Sònia Gómez est très charismatique et témoigne d’une grande maîtrise de ses mouvements. Elle mélange des gestes précis et saccadés qui rappellent ceux d’une poupée de boîte à musique, ainsi que des mouvements fluides et improvisés. Elle enfile tour à tour une robe vintage blanche, bleue et rouge, un maillot  en velours, une robe de ballerine, et un habit une pièce rose. Elle va même jusqu’à utiliser comme accessoires deux rubans à mesurer en métal semi-rigide qu’elle fait tournoyer dans les airs. Même dans les scènes les plus déjantées du spectacle, elle fait preuve d’une conscience remarquable de son corps dans l’espace. Si l’énonciation des consignes annonce d’abord une pièce conceptuelle mettant de l’avant de la non-danse, les talents de danseuse de Gómez sont constamment mis à contribution. De son côté, Béland constitue un partenaire exemplaire qui met son imagination et sa candeur au service de l’expérimentation que commande le spectacle. Alors que le public le connaît davantage pour ses rôles au théâtre et à la télévision, Béland renoue avec le premier amour que constitue pour lui la danse. Bailarinas se clôt d’ailleurs sur un duo magnifique lors duquel les deux interprètes performent côte à côte une danse endiablée sur une musique rapide et percussive. Lorsque les lumières s’éteignent, c’est avec une petite déception que l’on se résout à voir le spectacle se terminer.

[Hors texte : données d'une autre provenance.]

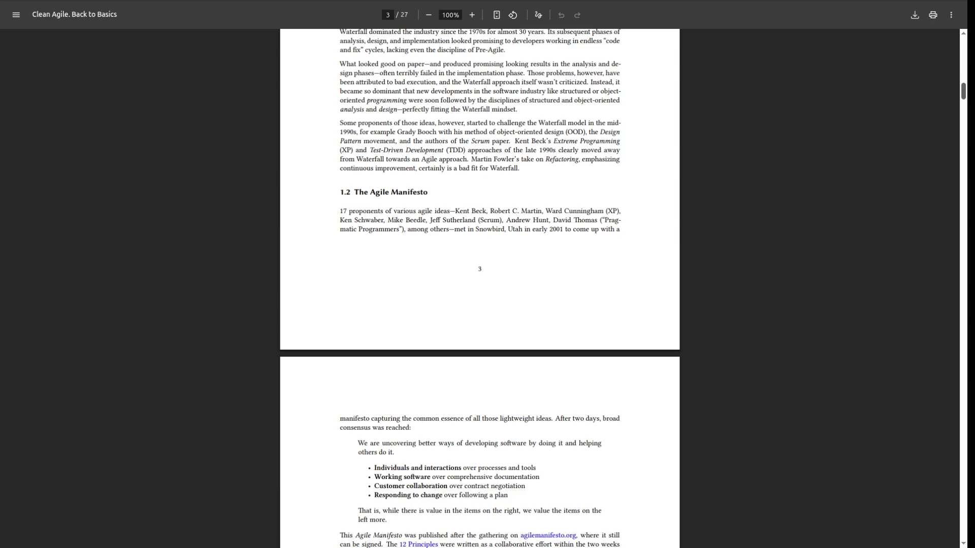
pyautogui.scroll(-20, 480, 284)
pyautogui.scroll(7, 479, 288)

Bailarinas entraîne un plaisir contagieux, autant sur scène que dans le public. Sònia Gómez arrive avec une rare efficacité à combiner au sein d’un même spectacle la mise en valeur de la virtuosité des deux danseurs et leur sensibilité qui leur permet de mener une recherche chorégraphique en direct sous les yeux des spectateurs.